> _Text_
:::::

During treatment, a desired volume of fluid is delivered to the
formation through the most recently perforated interval, while the
remainder of the wellbore below the interval (which may have been
previously perforated and treated) is hydraulically isolated from
the treatment interval. Should the treatment be successfully
delivered down the annulus, the sealing device may be unset by
pulling the equalization plug from the lower mandrel. This will
equalize pressure between the wellbore annulus and the wellbore
beneath the seal. Further pulling force on the tubing string will
unset the packer by sliding of the pin to the unset position in the
J profile. The assembly may then be moved uphole to perforate and
treat another interval.
However, should treatment monitoring suggest that fluid is not
being successfully delivered, indicating that solids may be
settling within the annulus, various steps may be taken to clear
the settled solids from the annulus. For example, pumping rate,
viscosity, or composition of the annulus treatment fluid may be
altered to circulate solids to surface.
Should the above clearing methods be unsuccessful in correcting the
situation (for example if the interval of interest is located a
great distance downhole that prevents sufficient circulation
rates/pressures at the perforations to clear solids), the operator
may initiate a reverse circulation cycle as described above. That
is, flow downhole through the tubing string may be terminated to
allow annulus fluid to enter the tool string through the
equalization ports, unseating the ball valve and allowing upward
flow through the tubing string to surface. During such reverse
circulation, the equalizer valve remains closed to the annulus
beneath the sealing assembly.
A method for deploying and using the above-described tool assembly,
and similar functioning tool assemblies, would include the
following steps, which may be performed in any logical order based
on the particular configuration of tool assembly used: lining a
wellbore, wherein the liner comprises one or more ported tubular
segments, each ported tubular segment having one or more lateral
treatment ports for communication of fluid from inside the liner to
outside; running a tool string downhole to a predetermined depth
corresponding to one of the ported tubular segments, the tool
string including a hydra-jet perforating assembly and a sealing or
anchor assembly; setting the isolation assembly against the
wellbore casing; pumping a treatment fluid down the wellbore
annulus from surface through the ported tubular; and monitoring
fracture extension pressure during treatment.
In addition, any or all of the following additional steps may be
performed: Engaging a sliding sleeve with the sealing or anchor
assembly and applying a force to the sleeve to slide the sleeve;
Opening the treatment ports; reverse circulating annulus fluid to
surface through the tubing string; equalizing pressure above and
below the sealing device or isolation assembly; equalizing pressure
between the tubing string and wellbore annulus without unseating
same from the casing; unseating the sealing assembly from the
casing; repeating any or all of the above steps within the same
wellbore interval; creating a new perforation in the casing by
jetting abrasive fluid from the hydra jet perforating assembly; and
moving the tool string to another predetermined interval within the
same wellbore and repeating any or all of the above steps.

:::::

> _Information shown_
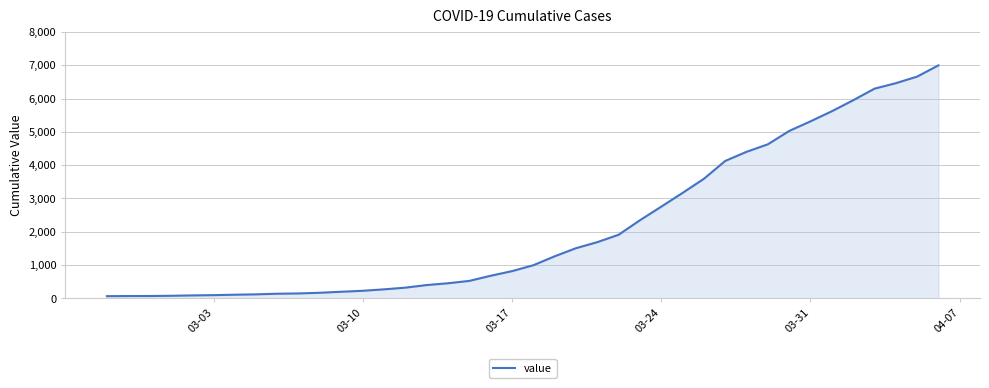

What is the greatest value displayed?

6995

:::::

> _Requirement 1_
According to the passage on downhole well treatment, how may the sealing device be unset once the treatment has been delivered down the annulus?
> _Requirement 2_
Continue the passage on downhole well treatment from its last sentence.

> _Response area 1_
By pulling the equalization plug from the lower mandrel.

> _Response area 2_
Should a blockage occur downhole, for example above a sealing
device within the assembly, delivery of fluid through the tubing
string at rates and pressures sufficient to clear the blockage may
not be possible, and likewise, delivery of clear fluid to the
wellbore annulus may not dislodge the debris. Accordingly, in such
situations, reverse circulation may be effected while the inner and
outer ports remain aligned, simply by manipulating the type and
rate of fluid delivered to the tubing string and wellbore annulus
from surface. Where the hydraulic pressure within the wellbore
annulus exceeds the hydraulic pressure down the tubing string (for
example when fluid delivery to the tubing string ceases), fluid
within the equalization valve will force the ball to unseat,
providing reverse circulation to surface through the tubing string,
carrying flowable solids.
Further, the plug may be removed from the lower mandrel by
application of force to the pull tube (by pulling on the tubing
string from surface). In this unseated position, a further flowpath
is opened from the lower tool mandrel to the inner valve housing
(and thereby to the tubing string and wellbore annulus). Where a
sealing device is present beneath the equalization device, pressure
across the sealing device will be equalized allowing unsetting of
the sealing device.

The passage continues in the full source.